July, 2016 – Inaugural Issue – Continued
2. Test your assumptions about your readers with your readers
The next time you attend a writer’s conference or book conference, take time to find readers, not other writers, but readers who are fans of your genre and ask them about their reading habits. Where do they discover new books? What do they like about the genre? What books don’t they like? Do they follow author Facebook pages? What are their favorite social media pages? You made a number of assumptions about your potential fans in your business plan – now test those assumptions and find out if they are accurate or not.
3. Start reading about legal issues affecting authors.
Authors need to be realistic – we have to understand the law when it comes to copyright, publishing and rights. It is a bit scary and the easiest thing is to write and submit for publication or self-publish assuming we are such small fry no one will come after us. The truth is smart writers spend time learning and about the law. In the Writer’s Business Plan you were warned to find a good lawyer who understands laws that impact authors. Have you found one yet? If the answer is no, put that task on your to do list!
4. Find one good information source for each section of your business plan and follow their blog.
If you learned one lesson from “The Writer’s Business Plan” I hope that it was that the business plan should be an evolving document. You don’t want to write it, save it to your hard drive and never look at it again. To keep your plan up to date you need to stay current with the different sections of your plan. Continue your research. Your new information will provide you with new ideas to fine tune your business strategies and gain more readers and more sales!
5. Keep a copy of your business plan in a safe place.
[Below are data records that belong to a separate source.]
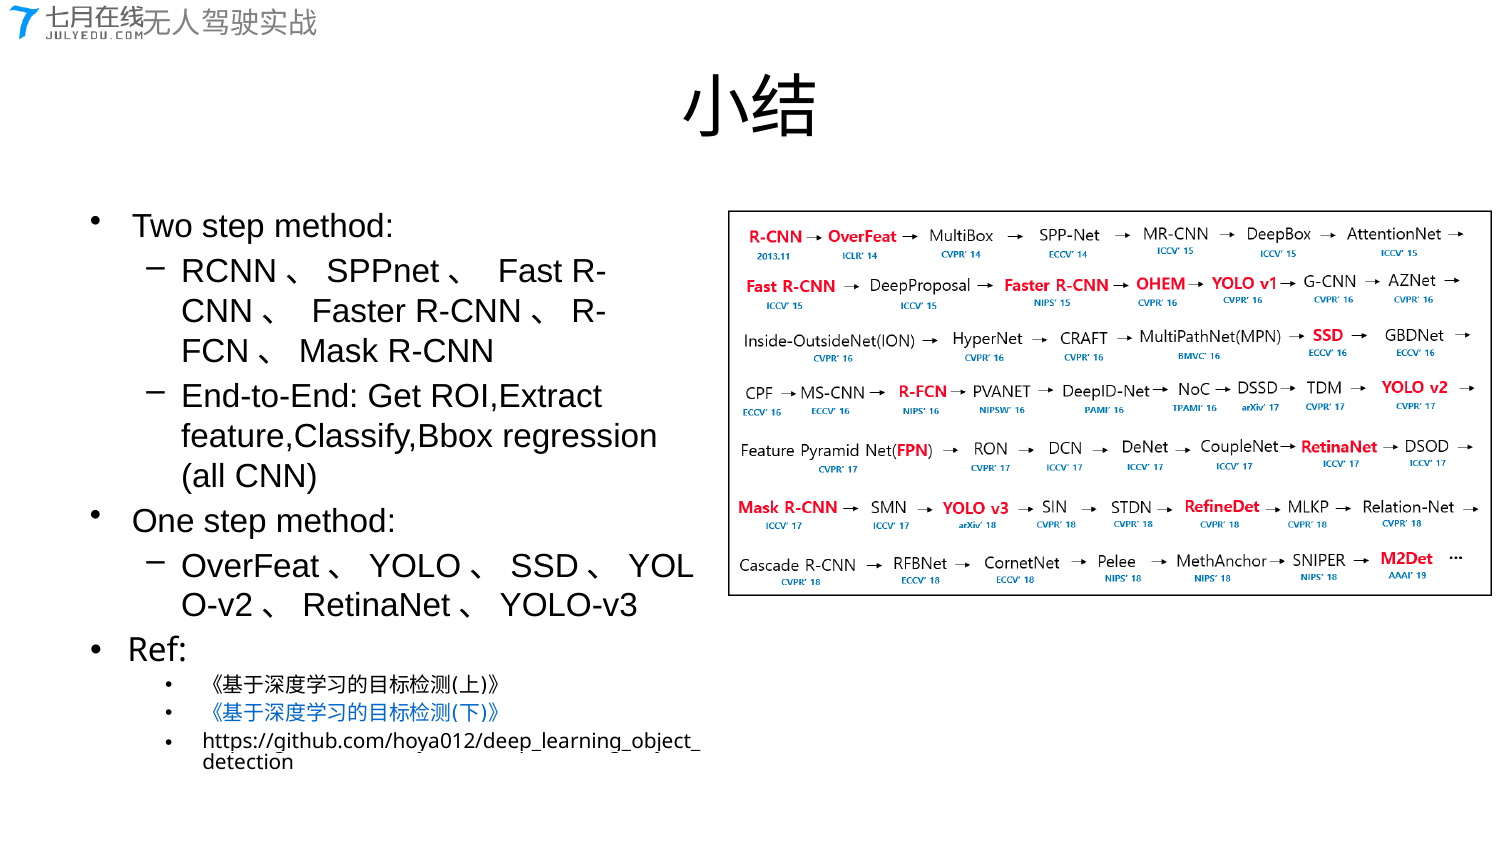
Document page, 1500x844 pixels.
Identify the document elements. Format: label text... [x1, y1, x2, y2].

picture [726, 209, 1494, 600]
list Two step method: RCNN、SPPnet、 Fast R-CNN、 Faster R-CNN、R-FCN、Mask R-CNN End-to-End: Get ROI,Extract feature,Classify,Bbox regression (all CNN) One step method: OverFeat、YOLO、SSD、YOLO-v2、RetinaNet、YOLO-v3 Ref: 《基于深度学习的目标检测(上)》 《基于深度学习的目标检测(下)》 https://github.com/hoya012/deep_learning_object_detection [74, 196, 720, 754]
picture [7, 3, 144, 41]
title 小结 [74, 33, 1426, 175]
Just as you spend a lot of time on your research and writing your new book, you spent time on your business plan. There is a goldmine of information there for your business and for your future success. You printed one copy for your desk, but don’t forget to print another copy (or put a copy on a thumb drive) and store it away from your office. If you work at home, then put a copy in your safe deposit box. Keep a copy in your dropbox or cloud storage account. When you update your plan don’t forget to put your new copy in the safe place. Your business plan is a valuable asset – treat it that way!